Start of Block

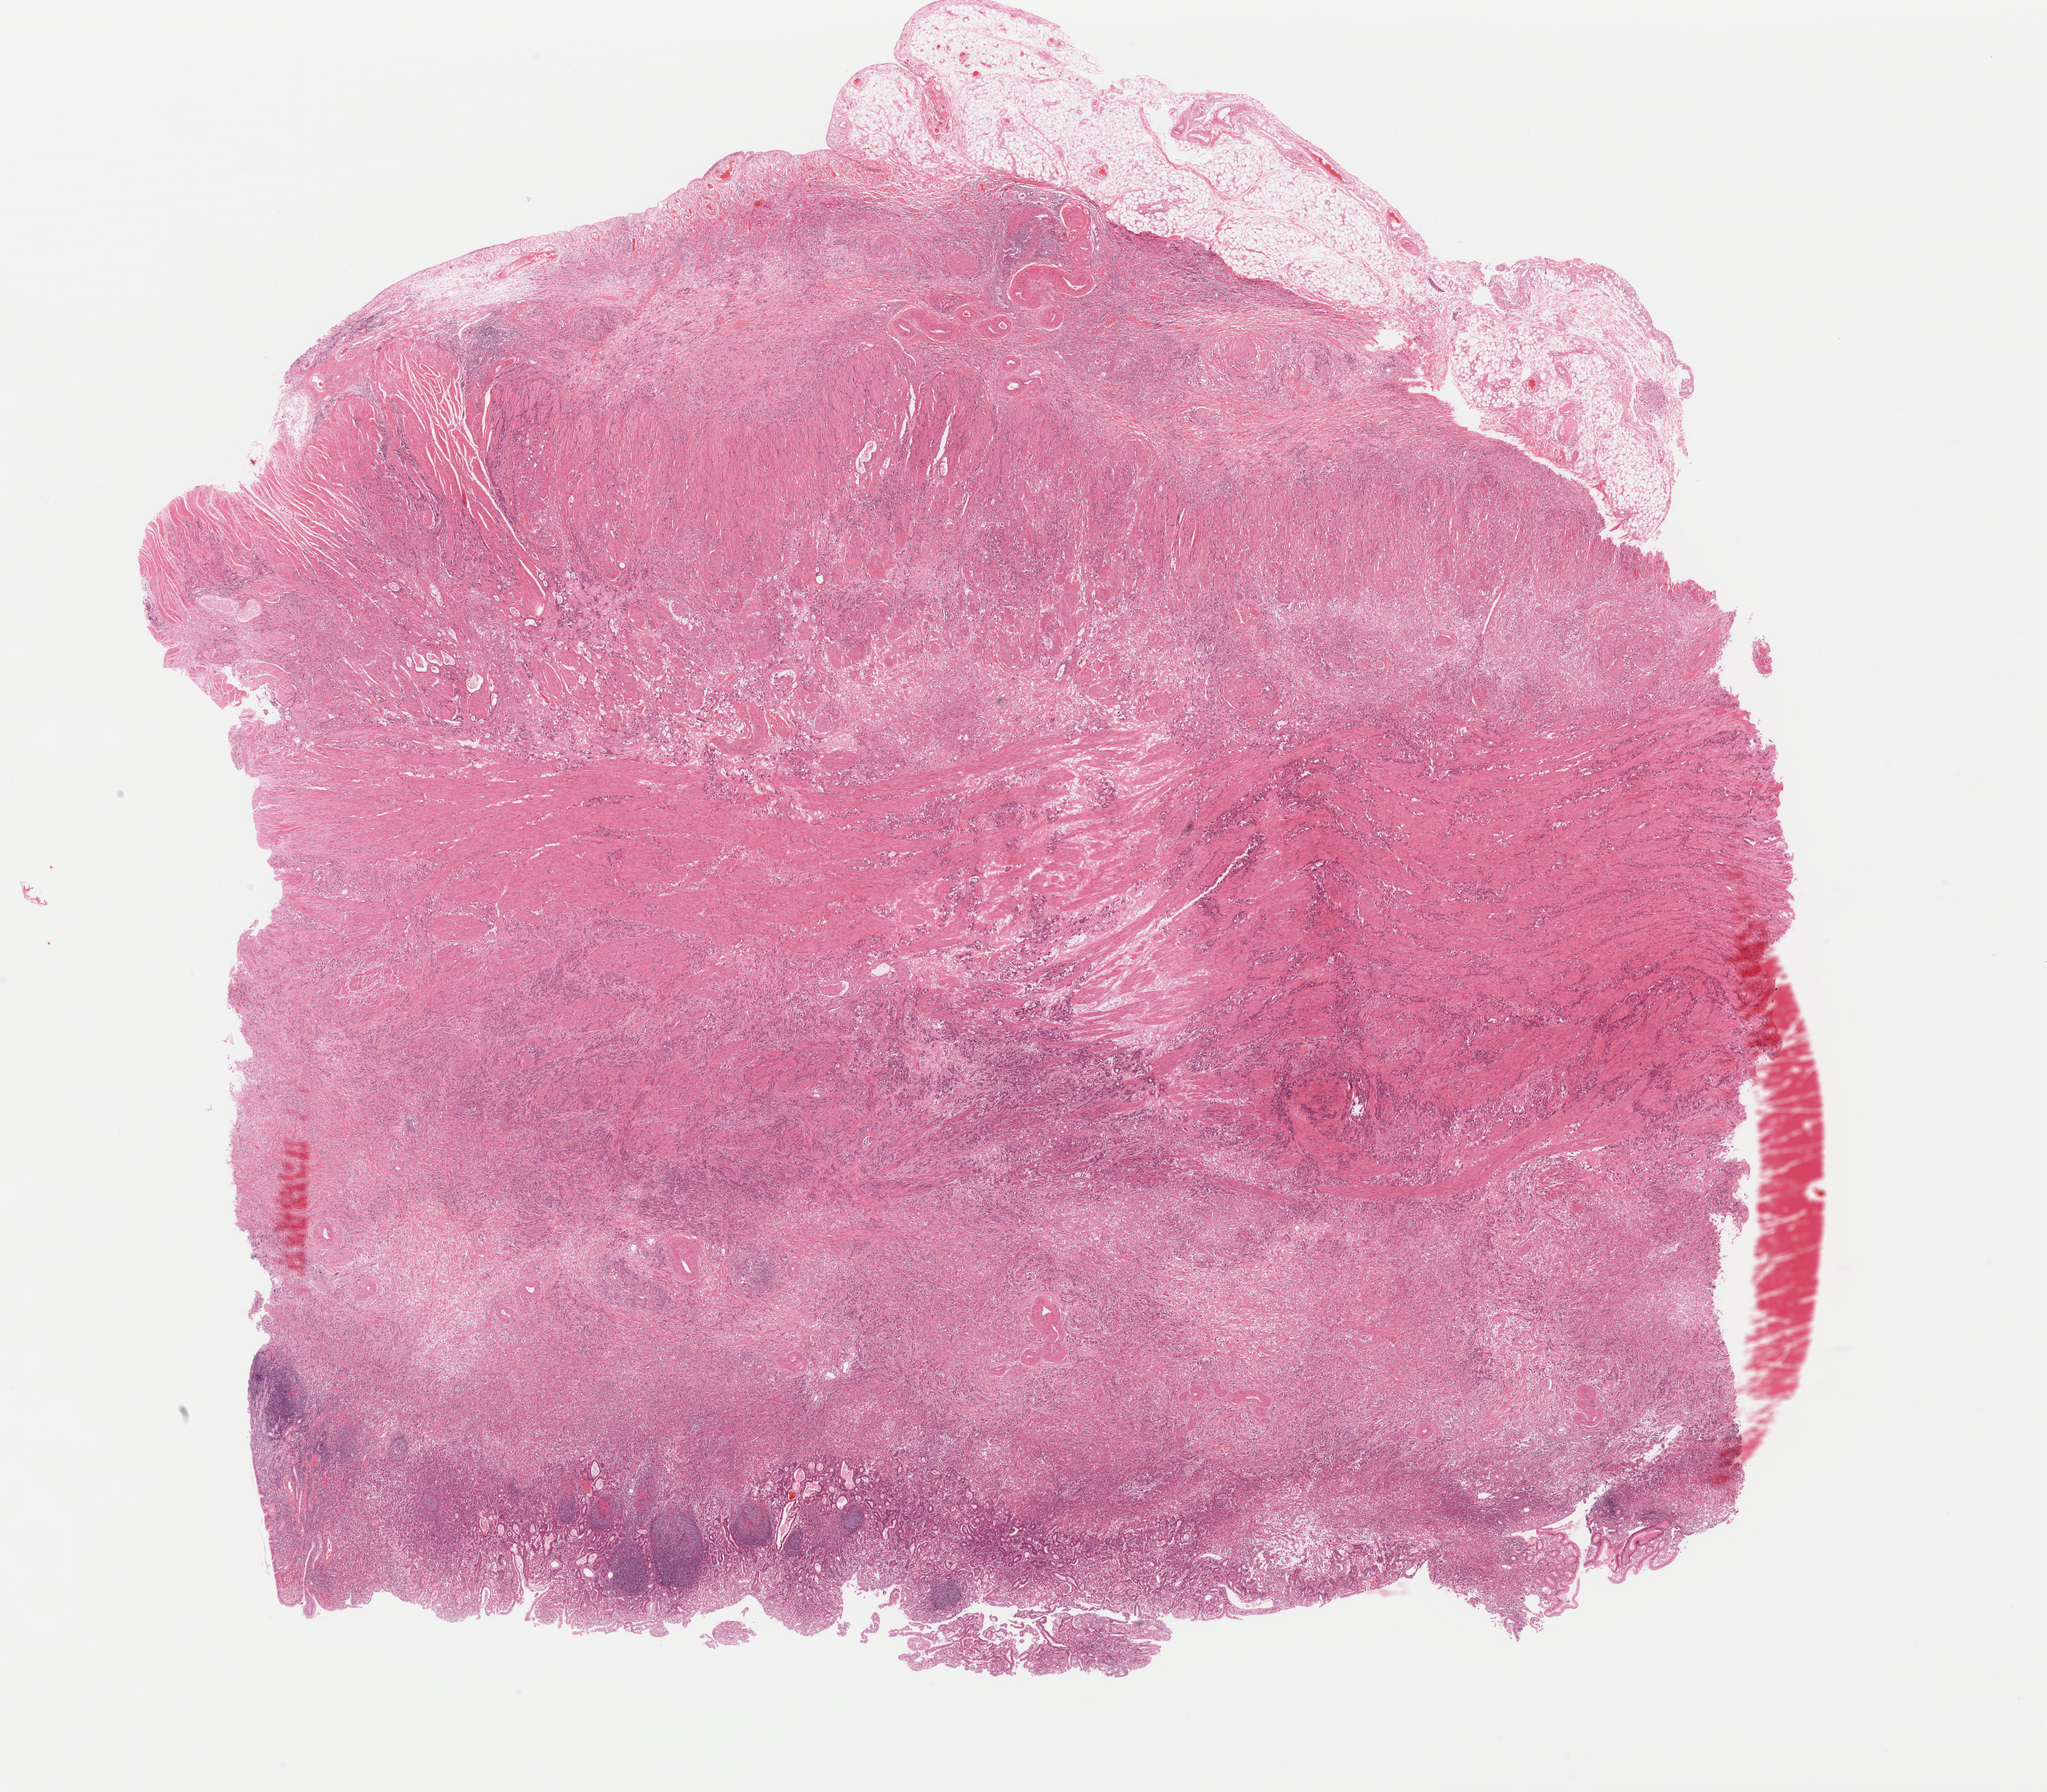
Whole-slide histology image, Hematoxylin and eosin (H&E) stained — a low-resolution overview of the entire scanned area, about 22.3 x 19.5 mm (acquisition: 40x scan), FFPE section, primary tumour sample from the stomach. Male, age 65 years at initial diagnosis. Histologic grade: G3 (poorly differentiated).
• histologic diagnosis: Adenocarcinoma, NOS (cardia, NOS)
• lymph nodes positive (case pathology): 6 of 6 examined
• AJCC pathologic stage: IIIA (7th edition)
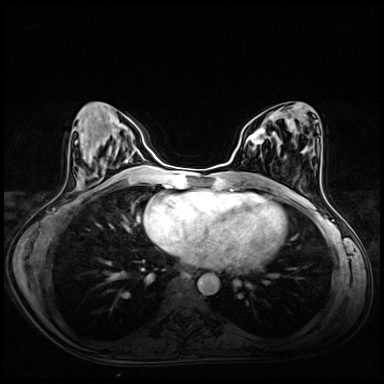
Breast MRI (dynamic contrast-enhanced), one axial slice. Slice 26 of 72 in the series (ordered by position). Dynamic contrast-enhanced series, time point 2 of 8 at this slice position (early post-contrast). 3 T. TE 1.4 ms, TR 4.3 ms. 2.5 mm slice thickness. 384 × 384 image matrix, field of view 340 × 340 mm. Female patient.
Structures marked on this image (semi-automatically segmented with operator editing):
- enhancing-tissue mask used for the functional tumour volume (all voxels passing the contrast-enhancement thresholds inside the analysis volume; usually the tumour): bounding box [x1, y1, x2, y2] px = [246, 128, 275, 149]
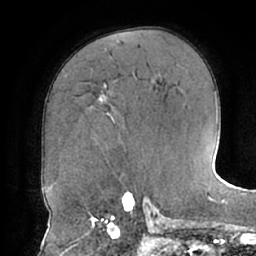
Breast MRI (dynamic contrast-enhanced), one axial slice. Slice 43 of 66 in the series (ordered by position). Cropped to one breast. Dynamic contrast-enhanced series, time point 2 of 7 at this slice position (early post-contrast). 1.5 T. TE 2.9 ms, TR 6.1 ms. 256 × 256 image matrix. Female patient.
Outlined on this slice (semi-automatically segmented with operator editing):
- enhancing-tissue mask used for the functional tumour volume (all voxels passing the contrast-enhancement thresholds inside the analysis volume; usually the tumour): bounding box (x1, y1, x2, y2) in pixels: (98, 95, 115, 122)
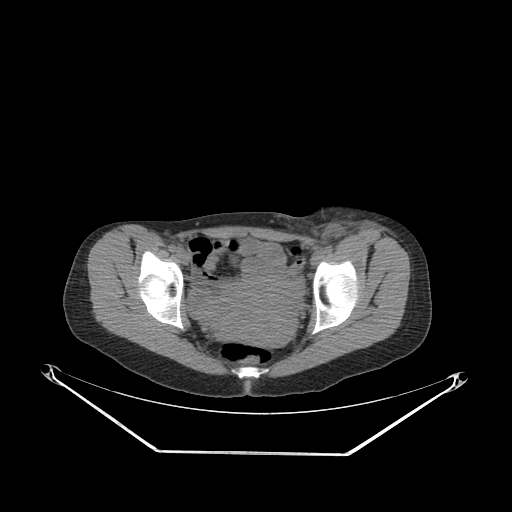
CT of an extremity soft-tissue mass (from a PET/CT study), one axial slice; position 76 of 267 along the scan axis; reconstruction kernel SOFT; soft-tissue window (W 400 / L 40 HU); 3.75 mm slice thickness; 512 × 512 image matrix, field of view 500 × 500 mm. Female patient. From the clinical record (not read from this slice): histological type: leiomyosarcoma; grade: high; site of the primary tumour: right groin.
Outlined on this slice (expert contour drawn on MRI and transferred to this co-registered scan by the dataset authors):
- gross tumour volume including surrounding oedema: bounding box [x1, y1, x2, y2] px = [290, 210, 396, 252]
- gross tumour volume (mass): [299, 215, 344, 252]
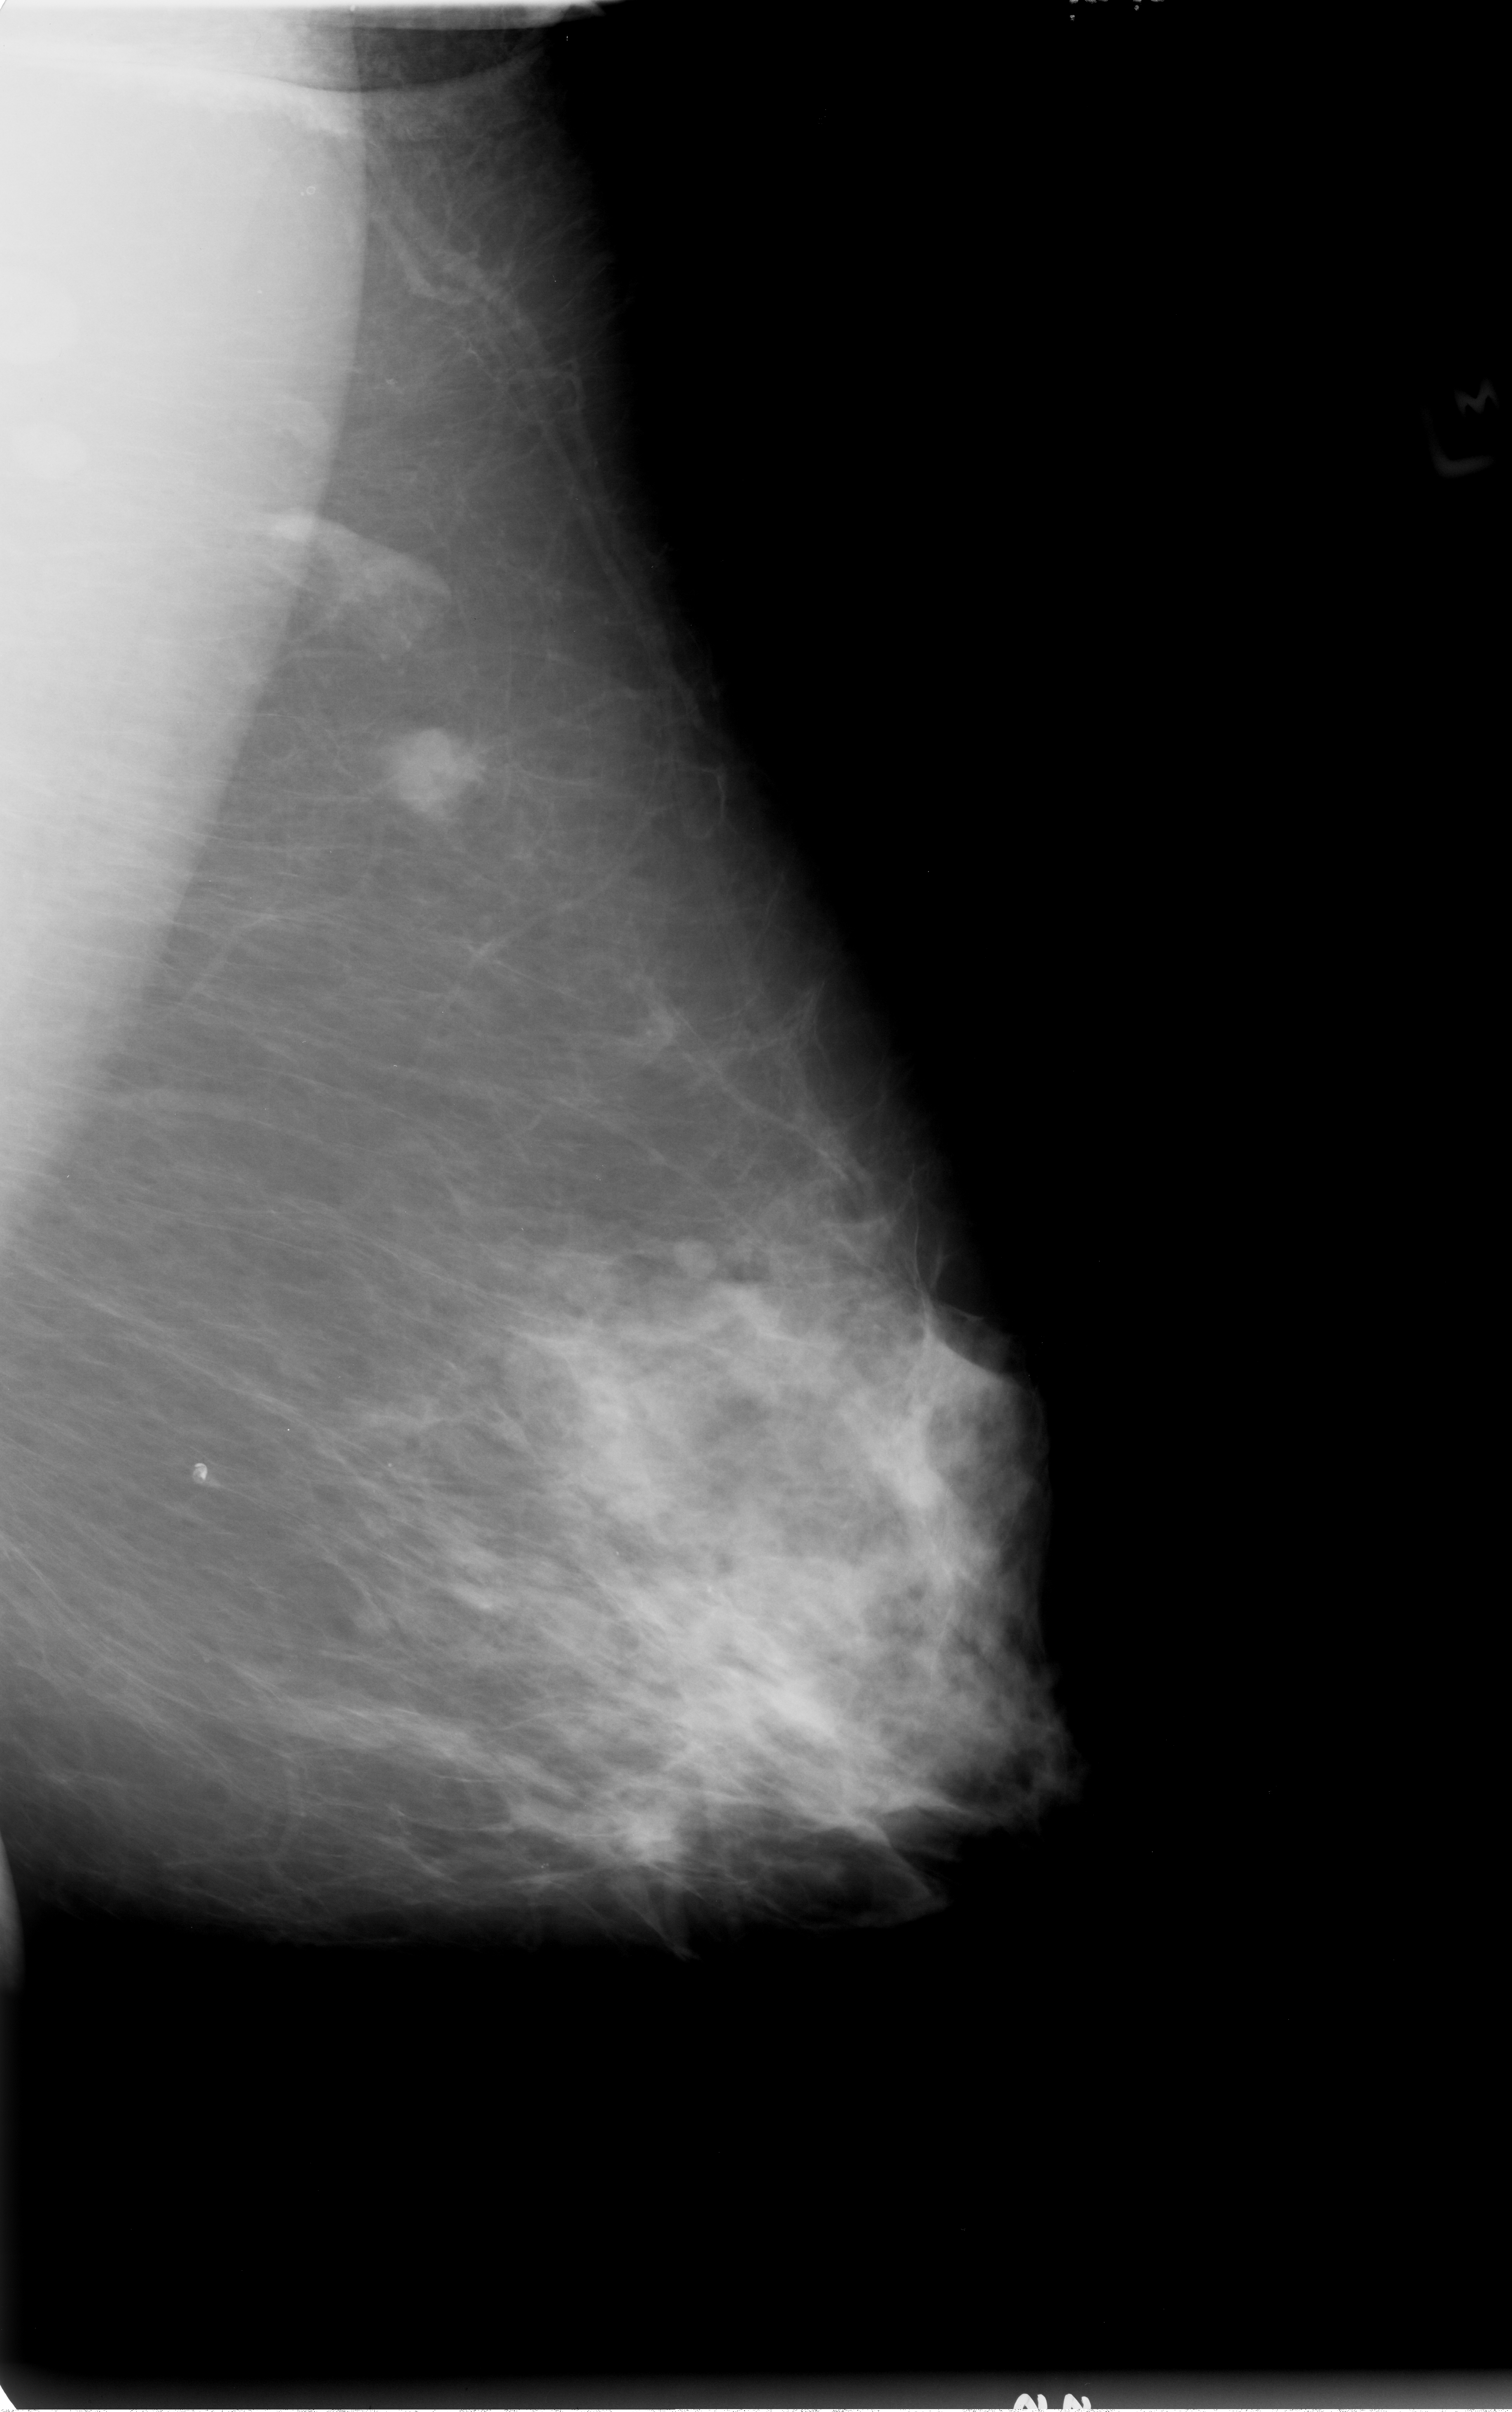
Digitized screen-film mammogram. Left breast. Mediolateral oblique (MLO) view. BI-RADS breast density category 3 (scale 1–4). 1512 × 2412 image matrix.
Marked abnormalities (boxes around the expert regions of interest):
- mass, shape lobulated / irregular, margins ill defined; BI-RADS assessment category 4; pathology (as recorded): malignant: bounding box <383,725,485,827> (left, top, right, bottom; pixels)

End of Block

*The task*:
All that is needed here is the run of lines from the one containing "128, 275, 149]" through the end of the material above, reproduced exactly and without pictures.

*Written answer*:
- enhancing-tissue mask used for the functional tumour volume (all voxels passing the contrast-enhancement thresholds inside the analysis volume; usually the tumour): bounding box [x1, y1, x2, y2] px = [246, 128, 275, 149]
Breast MRI (dynamic contrast-enhanced), one axial slice. Slice 43 of 66 in the series (ordered by position). Cropped to one breast. Dynamic contrast-enhanced series, time point 2 of 7 at this slice position (early post-contrast). 1.5 T. TE 2.9 ms, TR 6.1 ms. 256 × 256 image matrix. Female patient.
Outlined on this slice (semi-automatically segmented with operator editing):
- enhancing-tissue mask used for the functional tumour volume (all voxels passing the contrast-enhancement thresholds inside the analysis volume; usually the tumour): bounding box (x1, y1, x2, y2) in pixels: (98, 95, 115, 122)
CT of an extremity soft-tissue mass (from a PET/CT study), one axial slice; position 76 of 267 along the scan axis; reconstruction kernel SOFT; soft-tissue window (W 400 / L 40 HU); 3.75 mm slice thickness; 512 × 512 image matrix, field of view 500 × 500 mm. Female patient. From the clinical record (not read from this slice): histological type: leiomyosarcoma; grade: high; site of the primary tumour: right groin.
Outlined on this slice (expert contour drawn on MRI and transferred to this co-registered scan by the dataset authors):
- gross tumour volume including surrounding oedema: bounding box [x1, y1, x2, y2] px = [290, 210, 396, 252]
- gross tumour volume (mass): [299, 215, 344, 252]
Digitized screen-film mammogram. Left breast. Mediolateral oblique (MLO) view. BI-RADS breast density category 3 (scale 1–4). 1512 × 2412 image matrix.
Marked abnormalities (boxes around the expert regions of interest):
- mass, shape lobulated / irregular, margins ill defined; BI-RADS assessment category 4; pathology (as recorded): malignant: bounding box <383,725,485,827> (left, top, right, bottom; pixels)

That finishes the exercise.